Why were short, int, and long invented in C?

Question

I'm having trouble understanding, what were the exact purposes of creating the short, int, and long data types in C?

The reason I ask is, it doesn't seem like their sizes are bounded -- they could be of any size, so long as short is smaller than an int, for example.

In which situations, then, should you use an unsigned int or unsigned long, for example, instead of a size_t, when doing so offers no hope of binary compatibility?

(If you don't know the size, then how would you know when to choose which?)

Answer 1

It'd be defined by the architecture you were using. On a Zilog z80 chip (common embedded chip) they'd be one size while they could be an entirely different size on a x86 chipset. However, the sizes themselves are fixed ratios to each other. Essentially short and long aren't types but qualifies for the int type. Short ints will be one order of magnitude smaller than (regular) int and long ints will be an order of magnitude higher. So say your Int is bounded to 4 bytes, the short qualifier bounds it to 4 bytes though 2 bytes is also very common and the long qualifier boosts it potentially to 8 bytes though it can be less down to 4 bytes. Keep in mind that this is subject to word length as well so on a 32 bit system you'd max out at 4 bytes per int anyway making long the same as a regular int. Thus, Short ≤ Int ≤ Long.

However, if you lengthen it again, you can push in the int to the next cell giving you 8 whole bytes of storage. This is the word size for 64 bit machines so they don't have to worry about such things and just use the one cell for long ints allowing them to be another order above standard ints while long long ints get really bit.

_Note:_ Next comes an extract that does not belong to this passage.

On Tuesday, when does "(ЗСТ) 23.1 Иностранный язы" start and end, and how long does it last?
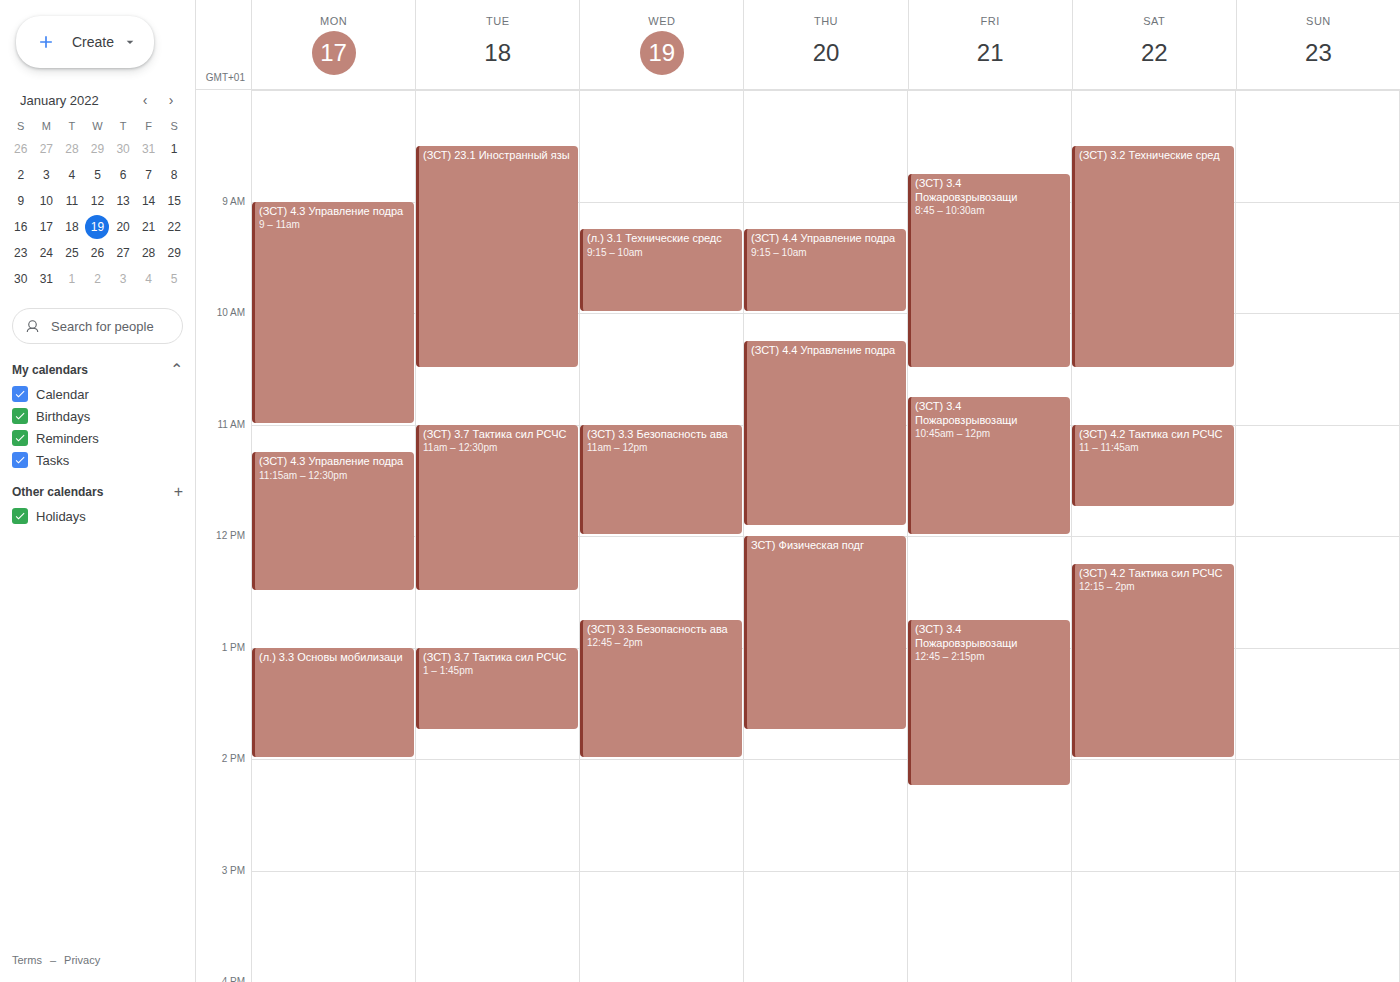
8:30 AM to 10:30 AM, 2 hours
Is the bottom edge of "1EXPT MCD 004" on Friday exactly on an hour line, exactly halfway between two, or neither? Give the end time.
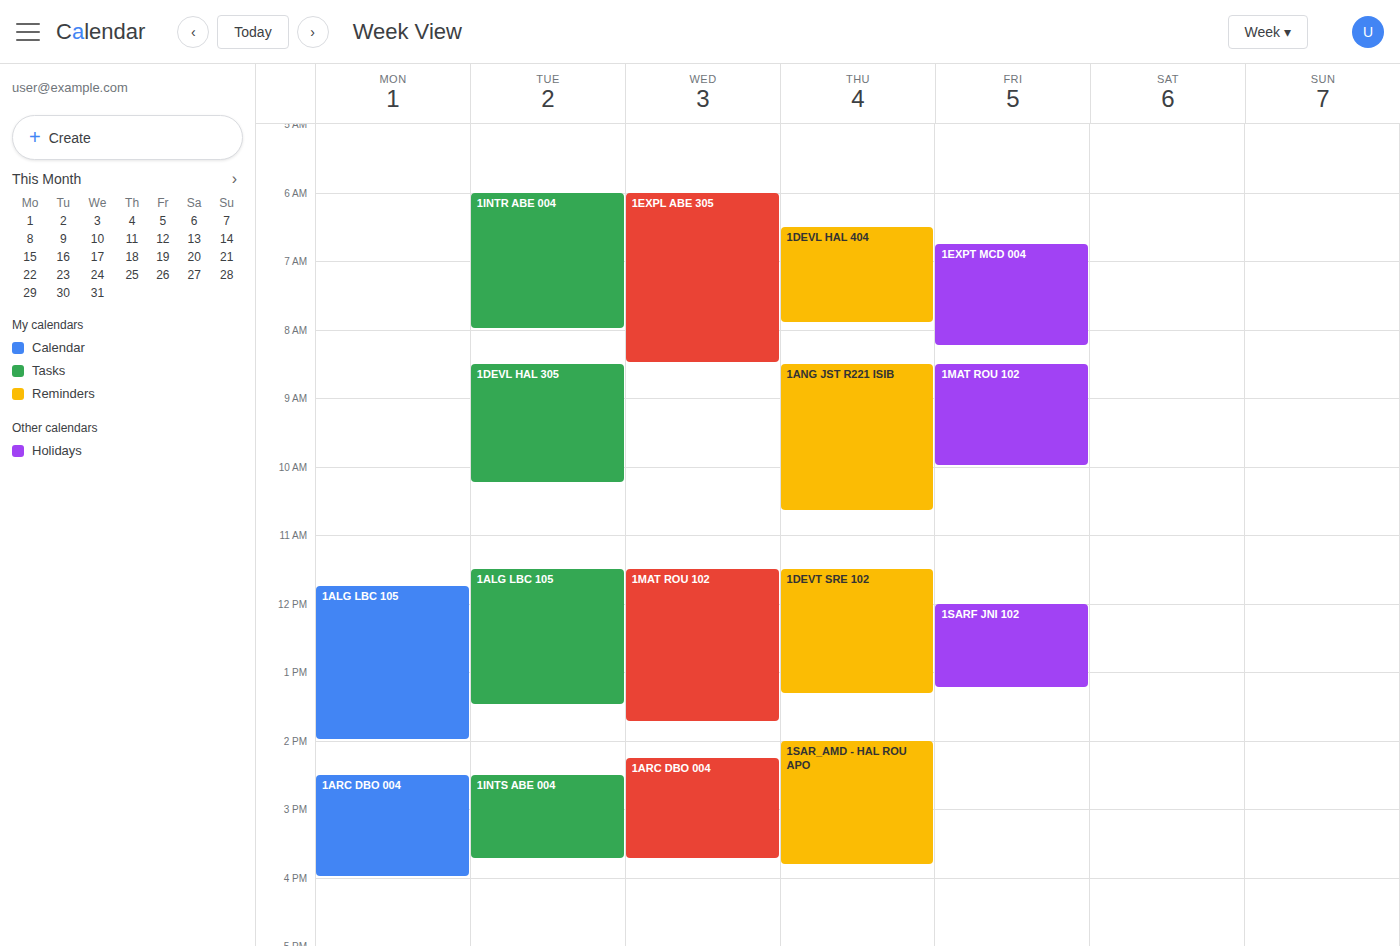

As far as which to choose, it boils down to something that Java programmers for instance don't have to worry about. "What is your architecture?" Since it all depends on the word size of the memory of the machine in question, you have to understand that up front before you decide which to use. You then pick the smallest reasonable size to save as much memory as you can because that memory will be allocated whether you use all of the bits in it or not. So you save where you can and pick shorts when you can and ints when you can't and if you need something bigger than what regular ints you give; you'd lengthen as needed until you hit the word ceiling. Then you'd need to supply big number routines or get them from a library.

C may well be "portable assembly" but you still have to know thine hardware.

Answer 2

Although today, a "byte" means "8 bits", that hasn't always been true. Machines have used addressable chunks of 4 bits, 8 bits, 12 bits, 16 bits, 32 bits, and 36 bits (and probably some other sizes as well). One of the design intentions of C was to be usable on machines with different memory sizes and configurations.

I think the design intention was originally that each type other than int be the smallest thing that could handle numbers of various sizes, and that int be the most practical "general-purpose" size that could handle +/-32767. I don't think there was any desire or intention to create a language which would still be in use when computers became so powerful that operations on 64-bit numbers cost the same as operations on smaller ones.

The biggest problem with C's integer-type semantics is that in some contexts they represent cardinal numbers or mathematical integers, while in other contexts they're used to represent members of a wrapping abstract algebraic ring of integers congruent mod 2^n [so e.g. subtracting the maximum representable value from 0 is defined to yield 1], but the behaviors are specified more on the basis of what compilers seemed to do the days when computer word sizes were around 16 bits (and a 36-bit word size would have been huge), rather than on the basis of what would make sense on a 64-bit machine. Consequently, the result of subtracting a 32-bit unsigned value from a smaller unsigned 32-bit value may either be a large 32-bit unsigned value, or a negative 64-bit number.

Answer 3

https://stackoverflow.com/questions/589575/size-of-int-long-etc

So in the most commonly used architectures, char is 1 byte, short and int are at least 2 bytes, and long is at least 4 bytes.

And it's intended that 'int' should be the most natural/normal/efficient representation for the current CPU.

So the general rule is to use 'int' unless your values exceed +/-32K, making you (on older CPUs) use 'long'. ...or unless you're making big arrays of small (<32K) values, and memory is an issue -- so you'd use 'short' to save memory (or maybe 'char' or 'byte').

Answer 4

C was designed to actively deal with memory at different levels. There are cases where the difference between short, int, and long, and between float and double, mattered because of memory constraints, architecture, etc. Though it matters less now, there are still environments where it does (e.g, embedded, and in cases where the data is massive), and the transition from mainly 32-bit architectures to 64 bit makes it somewhat of an issue again. (In ten or twenty years when we transition to 128 bit architectures and C/C++ is still popular, it'll again be an issue). You're right though that binary compatibility suffers, which is why you don't want to use these variable type sizes where that matters.

You asked how you would know which to use if you don't know the size, but you do know the size on a given architecture/compiler combination, and if you need to optimize memory at that level, you'd better know it. You can't optimize it that simply across platforms because you can't know their sizes, so you wouldn't want to use those features for that purpose. But a lot of things written in C are platform-specific, which, despite the fashion for "cross platform", does allow for some advantageous optimizations.